Asus ROG Strix 570 freezing after sometime on a windows 10 virtual machine

ajaxr0

New Member
May 19, 2023
1
0
1
Hello, i have been having a lot of weird issues lately with my gpu pass through on proxmox. I have a Asus ROG Strix RX570 4GB which is correctly blocked from loading on the host and yet the entire system freezes after some time on the windows 10 vm.

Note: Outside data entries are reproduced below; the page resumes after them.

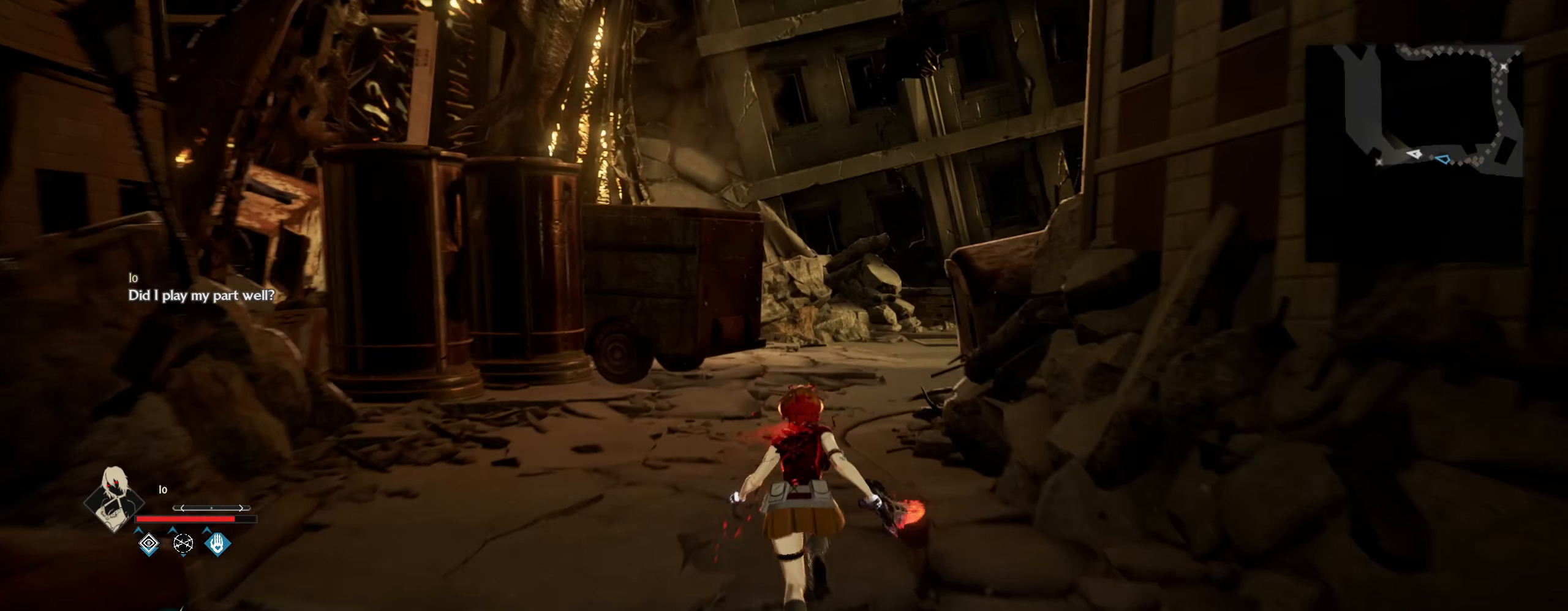
{"keys": ["shift", "w"], "mouse": [], "mouse_move": "still", "events": []}
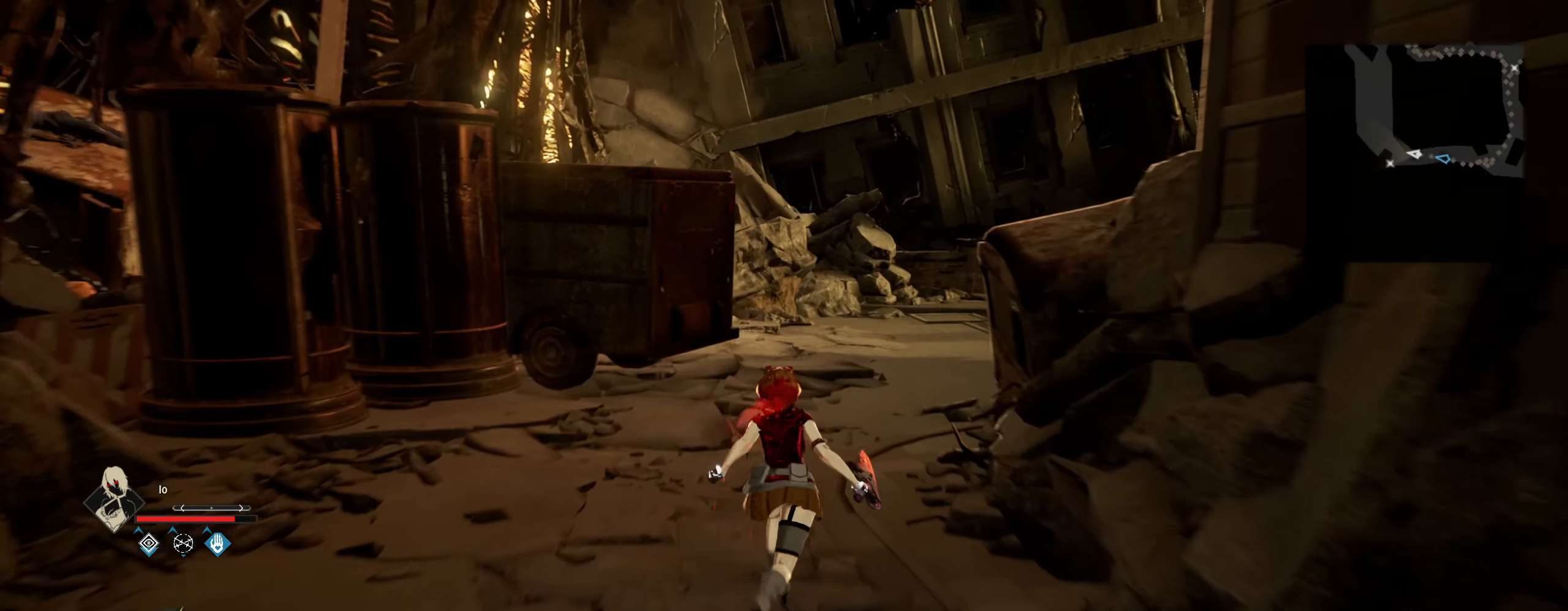
{"keys": ["shift", "w"], "mouse": [], "mouse_move": "right", "events": []}
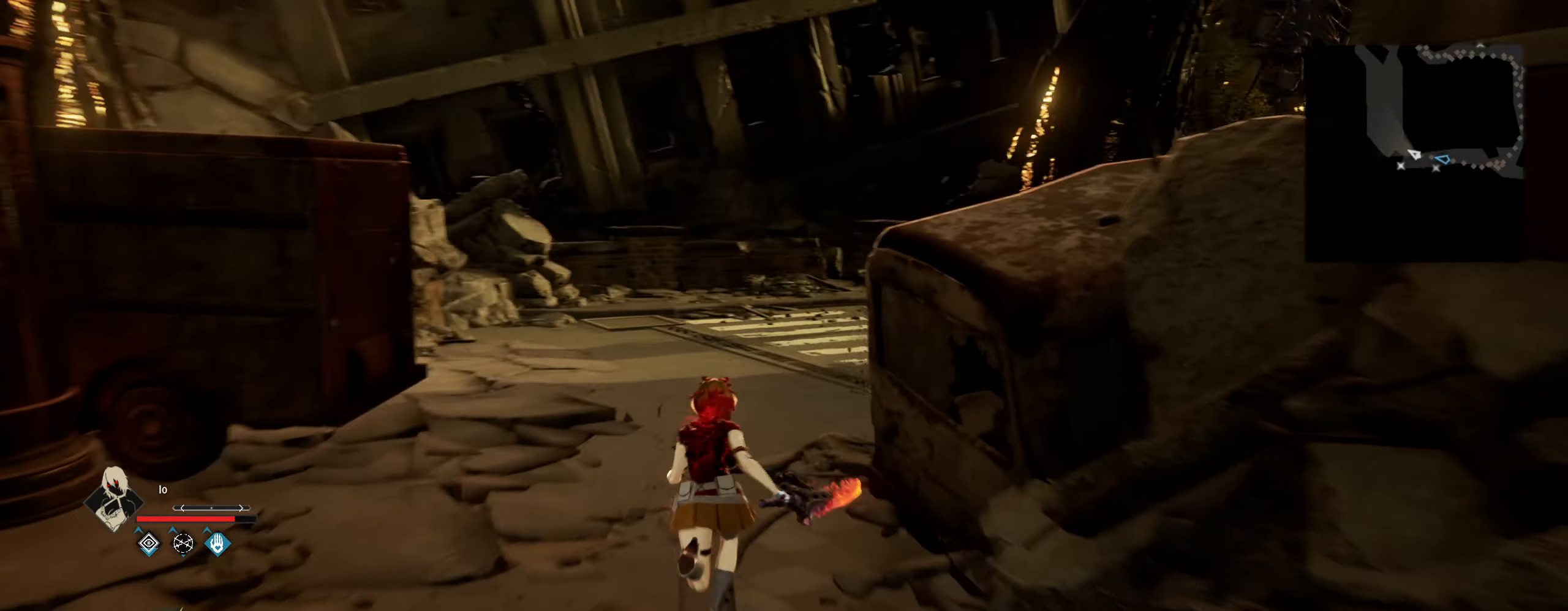
{"keys": ["shift", "w"], "mouse": [], "mouse_move": "still", "events": []}
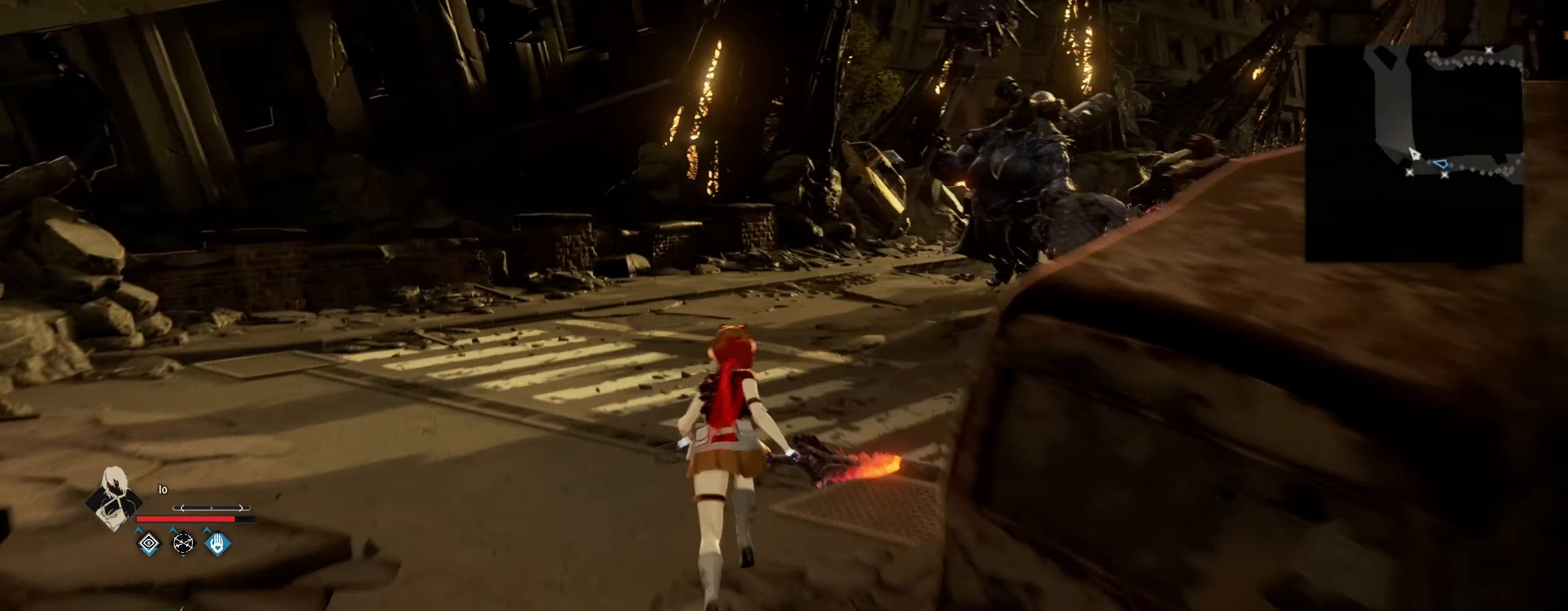
{"keys": ["shift", "w"], "mouse": [], "mouse_move": "still", "events": []}
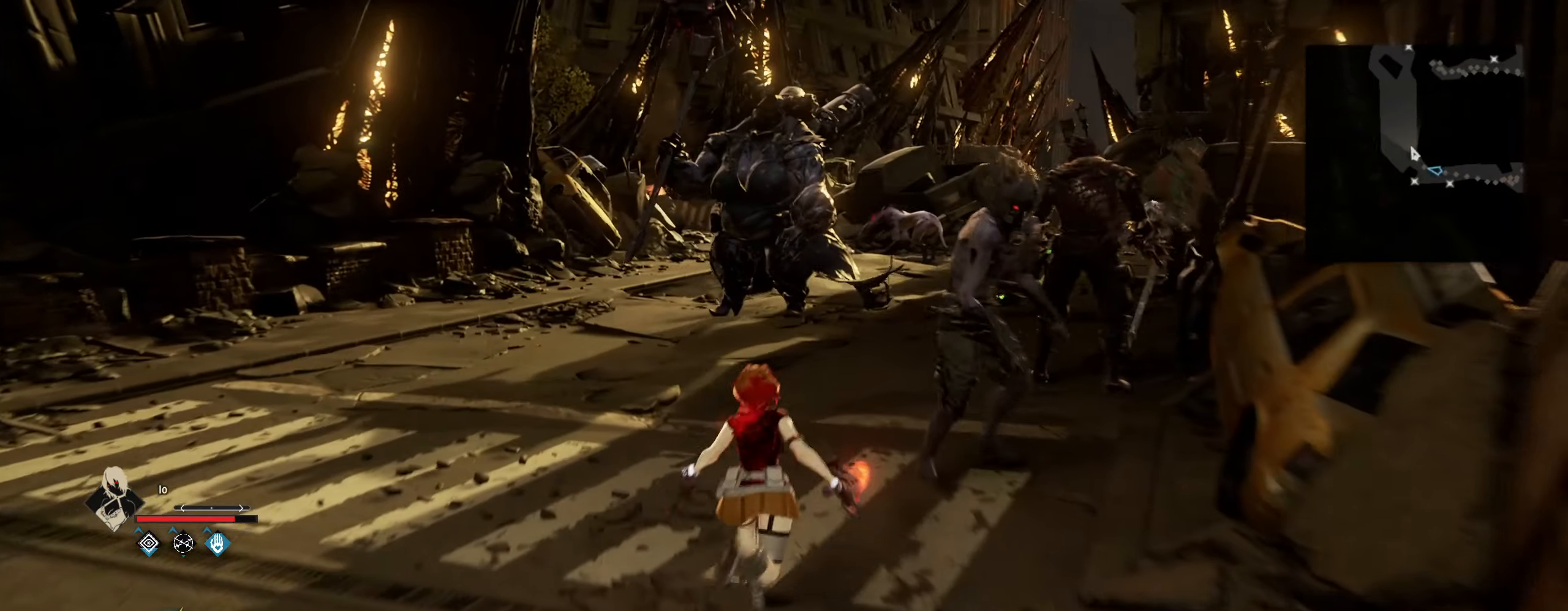
{"keys": ["w"], "mouse": [], "mouse_move": "right", "events": [[100, "shift", "up"], [300, "q", "down"], [384, "mouse_left", "down"], [384, "q", "up"], [484, "mouse_left", "up"]]}
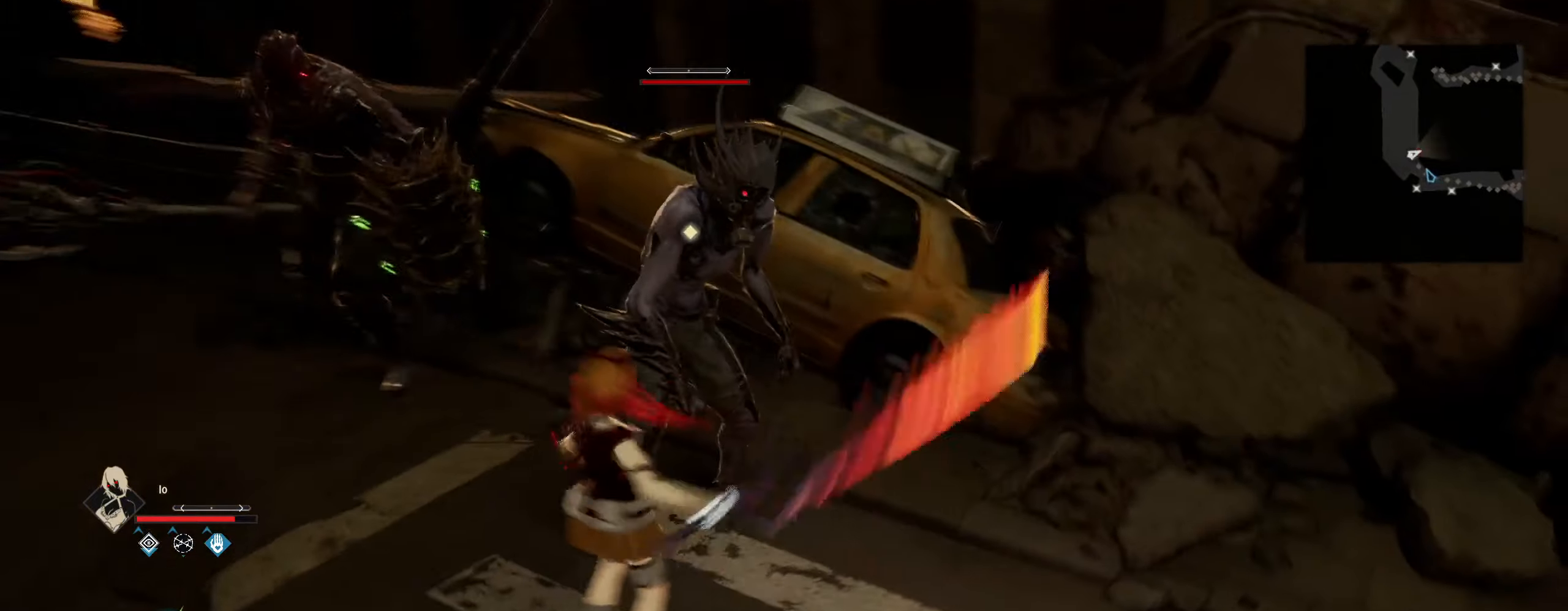
{"keys": [], "mouse": ["left"], "mouse_move": "still", "events": [[17, "w", "up"], [67, "mouse_left", "down"], [117, "mouse_left", "up"], [217, "mouse_left", "down"], [267, "mouse_left", "up"], [367, "mouse_left", "down"], [400, "mouse_left", "up"], [484, "mouse_left", "down"]]}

Here is my vfio-pci.conf file which blocks the ids of both audio and video kernel drivers:
Rich (BB code):
options vfio-pci ids=1002:67df,1002:aaf0

And these do indeed match the ids of the GPU:
Rich (BB code):
03:00.0 VGA compatible controller [0300]: Advanced Micro Devices, Inc. [AMD/ATI] Ellesmere [Radeon RX 470/480/570/570X/580/580X/590] [1002:67df] (rev ef)
03:00.1 Audio device [0403]: Advanced Micro Devices, Inc. [AMD/ATI] Ellesmere HDMI Audio [Radeon RX 470/480 / 570/580/590] [1002:aaf0]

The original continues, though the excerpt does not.